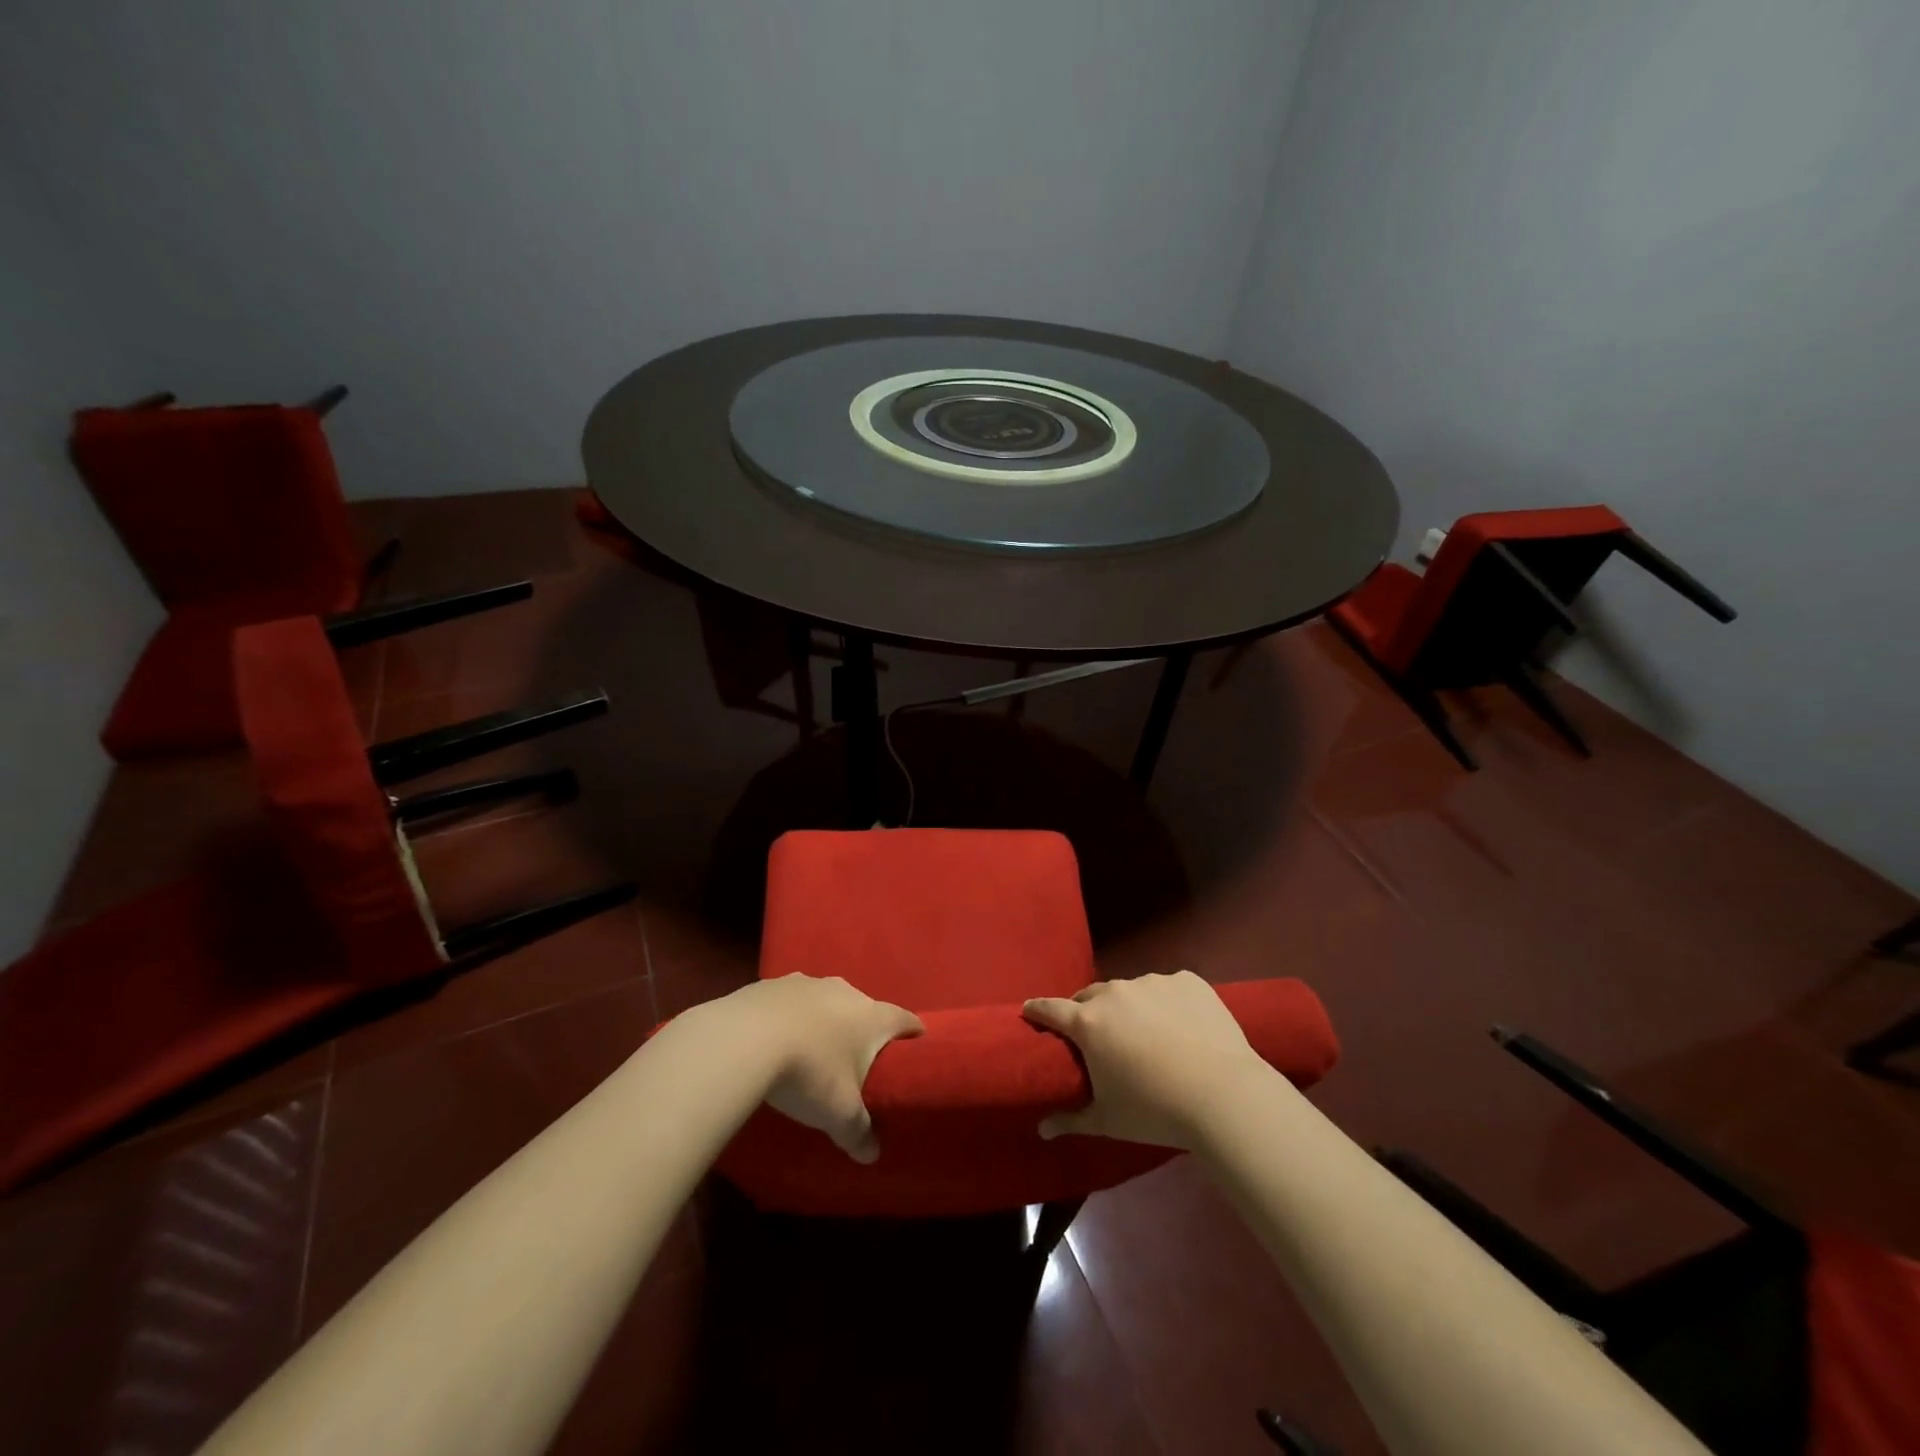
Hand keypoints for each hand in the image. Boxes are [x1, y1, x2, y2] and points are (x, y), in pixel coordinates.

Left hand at [732, 974, 923, 1162]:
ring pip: (825, 1001)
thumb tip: (871, 1155)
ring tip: (812, 1050)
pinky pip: (790, 1001)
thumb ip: (859, 1133)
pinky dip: (789, 1017)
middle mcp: (845, 991)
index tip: (916, 1046)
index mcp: (872, 1016)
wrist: (746, 1039)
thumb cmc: (809, 1072)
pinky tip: (774, 1039)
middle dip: (862, 1031)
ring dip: (823, 1021)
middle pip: (864, 1009)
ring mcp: (807, 982)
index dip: (913, 1034)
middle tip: (856, 1061)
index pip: (905, 1020)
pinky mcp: (772, 983)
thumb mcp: (839, 1113)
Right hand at [1023, 970, 1268, 1150]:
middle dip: (1087, 1012)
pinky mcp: (1188, 981)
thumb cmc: (1155, 1111)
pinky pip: (1169, 988)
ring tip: (1148, 1035)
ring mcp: (1153, 982)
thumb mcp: (1108, 1120)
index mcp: (1088, 1023)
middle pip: (1090, 996)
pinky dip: (1169, 1003)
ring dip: (1130, 1008)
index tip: (1030, 1011)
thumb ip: (1071, 1120)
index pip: (1050, 1008)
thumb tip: (1042, 1130)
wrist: (1224, 1095)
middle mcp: (1115, 993)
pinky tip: (1184, 1028)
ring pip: (1131, 991)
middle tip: (1097, 1036)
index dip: (1038, 1010)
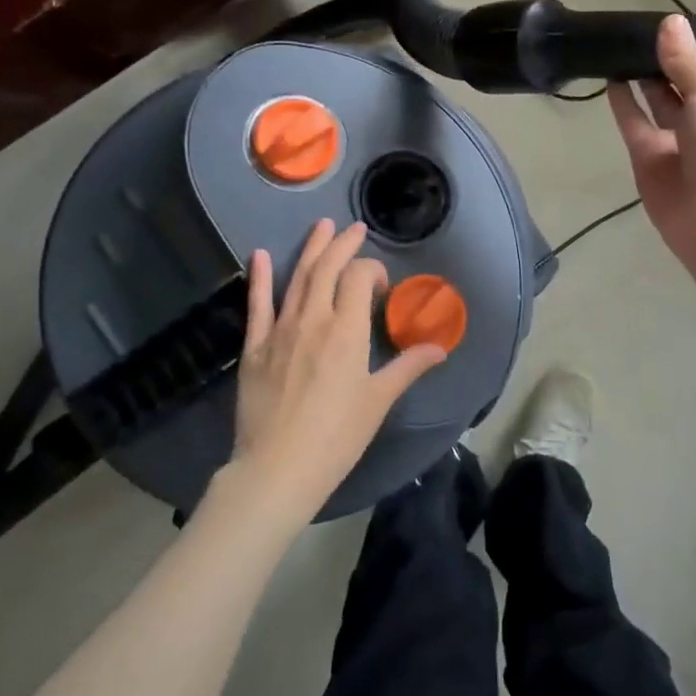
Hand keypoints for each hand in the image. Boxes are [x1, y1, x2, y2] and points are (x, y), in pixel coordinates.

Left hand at [230, 219, 445, 522]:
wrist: (278, 469)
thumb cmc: (337, 437)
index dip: (372, 270)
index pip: (359, 277)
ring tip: (321, 226)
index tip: (380, 286)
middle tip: (353, 228)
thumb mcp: (378, 401)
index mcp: (347, 330)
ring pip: (298, 278)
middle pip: (328, 268)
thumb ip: (408, 367)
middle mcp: (314, 319)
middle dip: (342, 243)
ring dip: (311, 249)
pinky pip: (257, 304)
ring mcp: (280, 330)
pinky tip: (261, 255)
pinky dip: (261, 277)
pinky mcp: (255, 347)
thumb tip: (440, 348)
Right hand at [608, 15, 695, 283]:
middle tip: (638, 32)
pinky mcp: (649, 159)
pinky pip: (634, 124)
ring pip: (657, 104)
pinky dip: (623, 104)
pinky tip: (609, 78)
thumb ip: (685, 60)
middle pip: (684, 85)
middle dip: (665, 62)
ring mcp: (678, 142)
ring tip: (620, 49)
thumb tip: (669, 22)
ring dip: (642, 80)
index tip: (674, 26)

+++

Show all lines of the material in which the word "hand" can be found.

Hand keypoints for each hand in the image. Boxes are [x1, y1, x2, y2] and points are (x, y), in pixel coordinates.
Left hand at [732, 974, 923, 1162]:
Right hand at [1023, 970, 1268, 1150]:
Hand keypoints for each hand in the image. Boxes are [x1, y1, x2, y2] and points are (x, y), in pixel coordinates.
Left hand at [230, 219, 445, 522]:
Right hand at [608, 15, 695, 283]:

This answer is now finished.